When Women Don't Think A Woman Can Be President
by Tracey March
Early into my family’s coronavirus self-isolation, we were surfing YouTube one night and happened upon a video of a comedian conducting on-the-street interviews. A particular interview just keeps coming back to haunt me. In it, the interviewee articulates an unspoken and often unconscious attitude that is held by too many people. Here’s how the clip goes:
Comedian: Can a woman be president?
Woman: The presidency is a man’s job.
Comedian: (Looking at clipboard as a reference) I have… women ARE qualified to be president.
Woman: No. A female has more hormones. She could start a war in ten seconds. If she has hot flashes, whatever… BOOM.
Comedian: Haven’t all wars been started by men?
Woman: Mmm. Yes… Whenever I hear “president” I think of “man.” It’s a man’s job. What sorta… uh maybe…
Comedian: Closed-minded?
Woman: Yeah, well, no…
Comedian: Misogynistic?
Woman: (Laughs) No
Comedian: You’re voting against your own interests?
Woman: That’s it. Thank you very much.
I think the clip has stuck with me not because of how extreme or uninformed that specific woman’s attitude is, or that she is just plain wrong. I shouldn’t have to list the names of all the amazing women leaders we have in the world to make my point. It’s 2020. There are plenty, and there have been for a long time.
I’m unsettled because I know that attitude is out there lurking in the nooks and crannies of our world—it’s not just out in the open where we can see it clearly. It can be subtle, and in some ways, that’s just as dangerous.

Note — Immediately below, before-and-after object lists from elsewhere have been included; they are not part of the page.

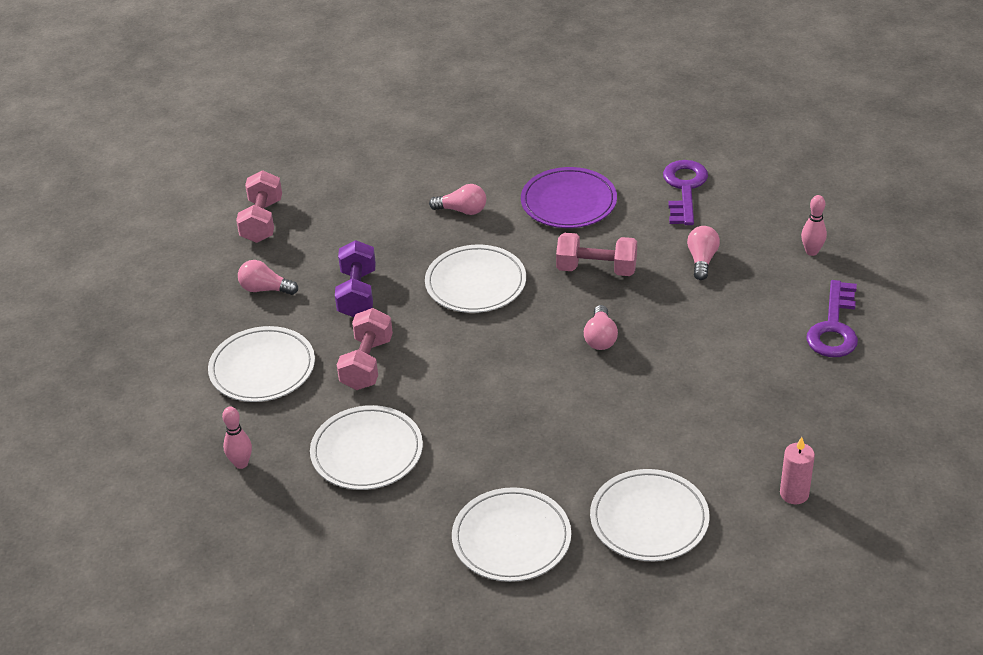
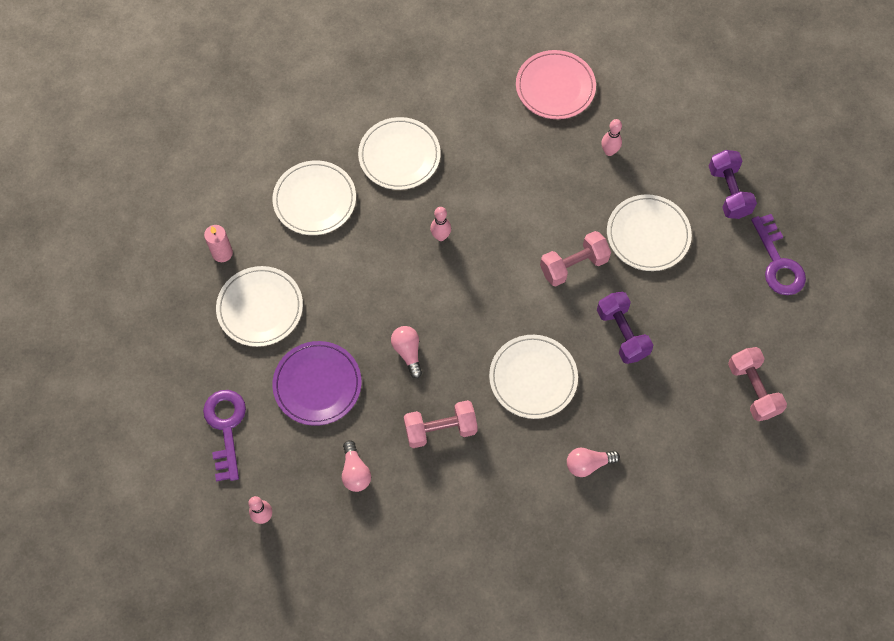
camera: 155 degrees right, 25 degrees up
(138, 382) = (728, 192): none -> purple dumbbell
(253, 560) = (555, 87): none -> pink plate
(265, 289) = (698, 313): pink light bulb -> none
(367, 363) = (573, 265): pink dumbbell -> pink dumbbell turned 75 degrees clockwise
(367, 452) = (529, 189): white plate -> white plate (260, 308)
(505, 434) = (440, 236): none -> pink bowling pin
(568, 202) = (499, 509): purple plate -> purple plate (317, 384)
(684, 189) = (400, 565): purple key -> purple key (778, 262)

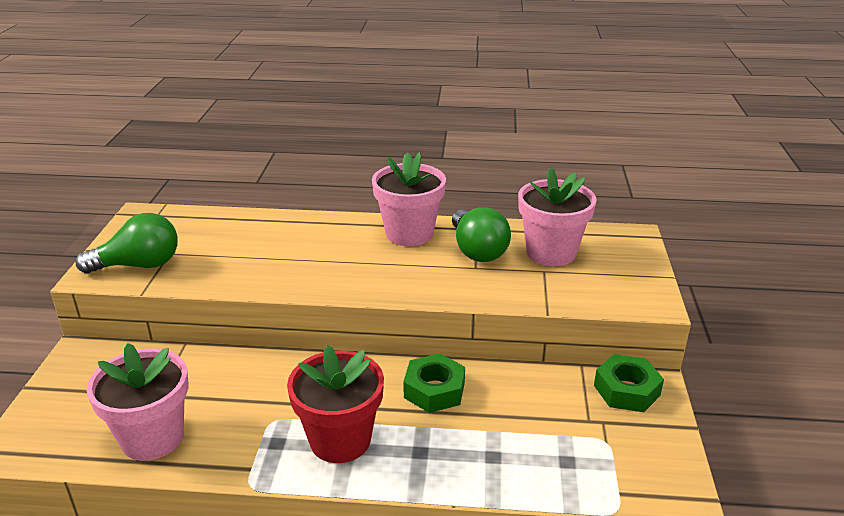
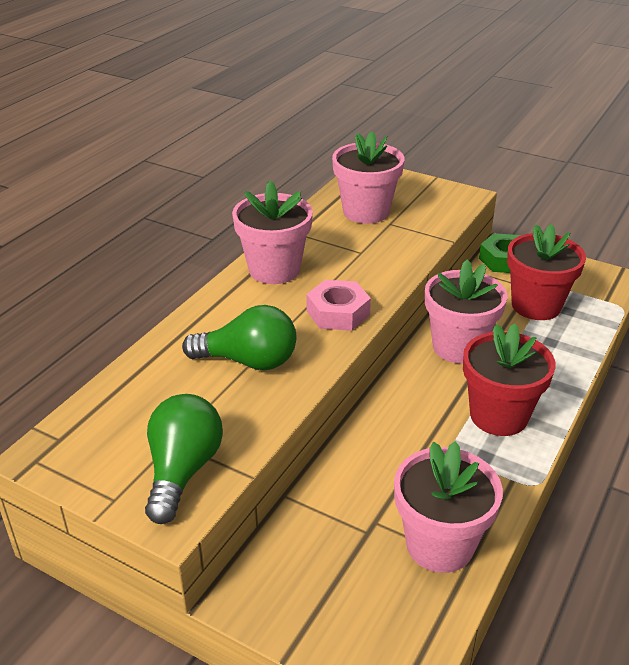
camera: 65 degrees left, 5 degrees up
(367, 279) = (338, 313): none -> pink nut
(434, 390) = (458, 347): green nut -> pink flower pot
(477, 250) = (335, 243): green light bulb -> green light bulb (249, 361)
(554, 432) = (536, 305): none -> red flower pot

It affects us all, men and women, girls and boys, in ways we don’t even recognize. It will shape the opportunities and challenges presented to my twenty-year-old daughter. It already has.
This is not new information to me, so I’m not sure why I found the clip so disheartening. Perhaps it’s because the woman seems so confident in her view of women’s flaws that it must have impacted her life in significant ways. She drank the KoolAid, she’s making more, and she’s sharing it. It’s one thing when men make cracks about women being too ‘this’ or too ‘that,’ but when women buy into it, it’s just sad. It makes me feel like we have lost. How many dreams has this woman denied herself from even having in the first place because she thinks she’s innately ill-equipped? How many opportunities has she let pass her by because she doesn’t see herself as someone who can be a leader? How many women and girls in her life has she actively discouraged from doing cool stuff; but also, how many has she quietly not encouraged to do great things, because “not encouraging” makes a difference too. This is how inequity is perpetuated. It’s out in the open, but it’s also in the cracks and crevices; it’s in clear and cutting words, but also in meaning-laden silence; in blatant, exclusory actions but also in failures to act, seek out, or even consider.
This is the reason companies like CEOX are necessary. And honestly, I really wish we didn’t need them, but clearly we do. It is 2020 and we are still fighting an uphill battle to get women into corporate leadership roles. In 2019, only 33 companies on the Fortune 500 list were headed by a woman CEO—and yippety, that was a record high! 6.6% was cast as a cause for celebration when women comprise 50.8% of the population.
I’m impatient, and that’s okay. But I also have hope. In 2020, there are many well-meaning people in powerful roles who want to do good and who recognize that their actions do make a difference. These people are self-aware enough to be willing to look inside themselves and to critique their own behaviors and attitudes. They are willing to undertake a good faith and earnest examination of how their unconscious biases wheedle their ways into their attitudes, decisions, and actions on who can be a good leader and on who should be given opportunities. This is a critical moment, because if we have this information, and fail to act on it, we may as well have “the presidency is a man’s job” tattooed on our foreheads.
Tracey March is a CEOX contributor. After spending perhaps too much time in graduate school studying political science, critical legal theory, and social justice issues, Tracey left a PhD program and found her way to the University of Washington School of Law. After graduation, she worked at a large law firm in Seattle and then as a partner in a small law firm in the Methow Valley, Washington. Later, she worked as in-house counsel to a successful internet business. Along the way she has done lots of research and writing, and served as a board member for several small non-profits. In 2011, Tracey and her family moved to Bend, Oregon where she has worked as a writer and studied education. When not geeking out on current events or the latest fascinating social science study, Tracey likes to ride her mountain and road bikes, spend time outside, read great literature (and YA too!), develop her green thumb, and travel.